Some tabs that have recently graced my browser:

  • NWTRCC has posted a recap of this year’s “Tax Day” actions with photos of various protests, penny polls, and redirection ceremonies around the United States.
  • The American Prospect published an editorial by Robert Kuttner recommending that Democrats respond with mass tax refusal to the next presidential election if it is won by fraud by the Republican candidate.
  • A group of towns surrounding Barcelona have organized a tax refusal campaign aimed at a “Barcelona Metropolitan Area” tax that they say benefits city residents at their expense. Tax receipts are down by about 25% during the (so far) three-year strike.
  • Taxpayers owed considerably more money than usual when they filed their income taxes this year — hundreds of billions more. And this is contributing to a record amount of income tax collection — both in terms of the raw amount, and in terms of the percent of GDP. This is probably because of a surge in capital gains last year (from which taxes are not withheld over the course of the year) but may be also because much of the recent increases in wealth have gone to people in higher tax brackets. This increase in the amount owed may cause a little extra “sticker shock” among affected taxpayers. On the other hand, refunds were also higher than usual this year, so I suppose it could even-out, attitudes-wise.
  • Spanish war tax resisters have been ramping up their activity as the Ukraine war prompts ever more military spending in Europe. In the Basque Country, for example, activists have set up offices of war tax resistance in Donostia, Gasteiz, and Bilbao to help people through the process of resistance and redirection.

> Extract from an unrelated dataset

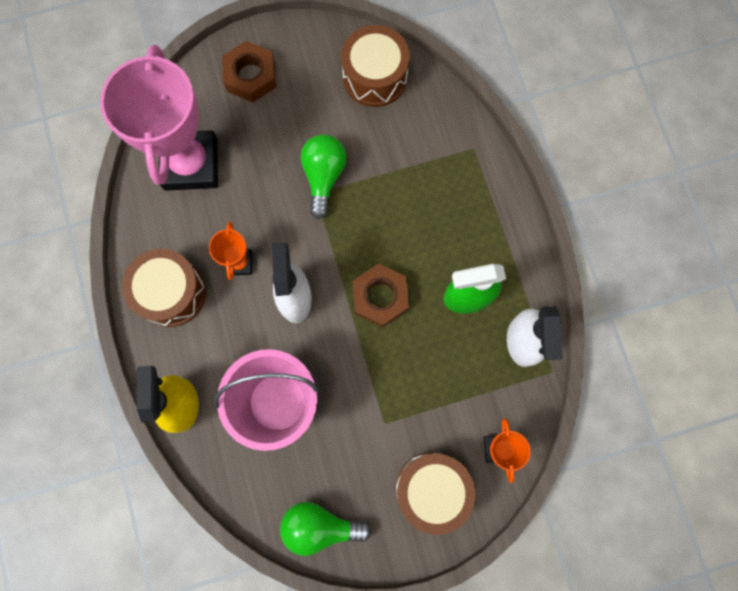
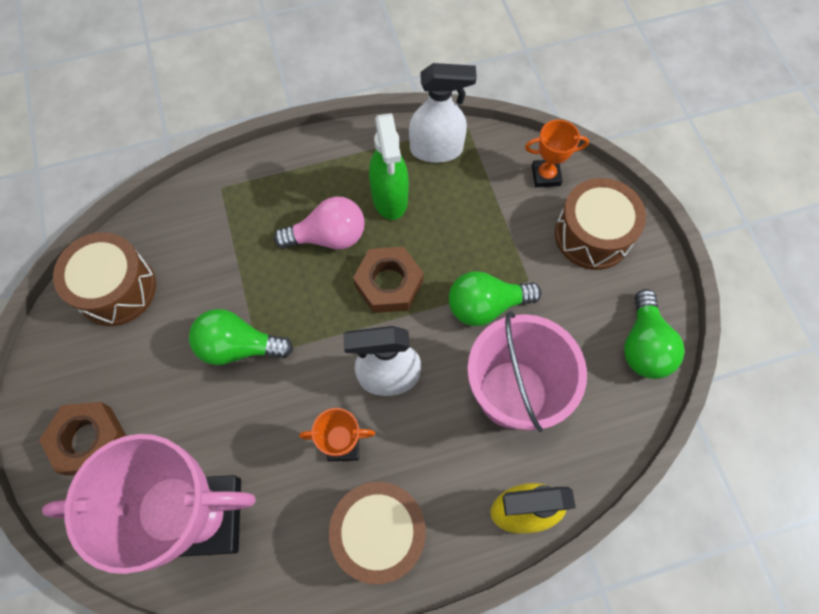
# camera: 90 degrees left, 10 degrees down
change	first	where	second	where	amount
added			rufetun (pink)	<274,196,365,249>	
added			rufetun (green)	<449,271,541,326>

  • Ruth Benn of NWTRCC shared her story of trying to access her IRS account on-line. The IRS is trying to let taxpayers access their information on-line so that the agency can take some pressure off their grievously swamped phone service lines. They’re also extra-sensitive to security issues, both because taxpayer account information can be private and sensitive, and because international fraudsters use such information to siphon money from the U.S. treasury. But at the same time, the steps they take to tighten security are frustrating and user-hostile (as Benn found), and raise the hackles of privacy advocates. This has put them in a tight spot, and the solutions they’ve come up with don’t seem to be solving their problem while at the same time they’re causing frustration for everyone involved.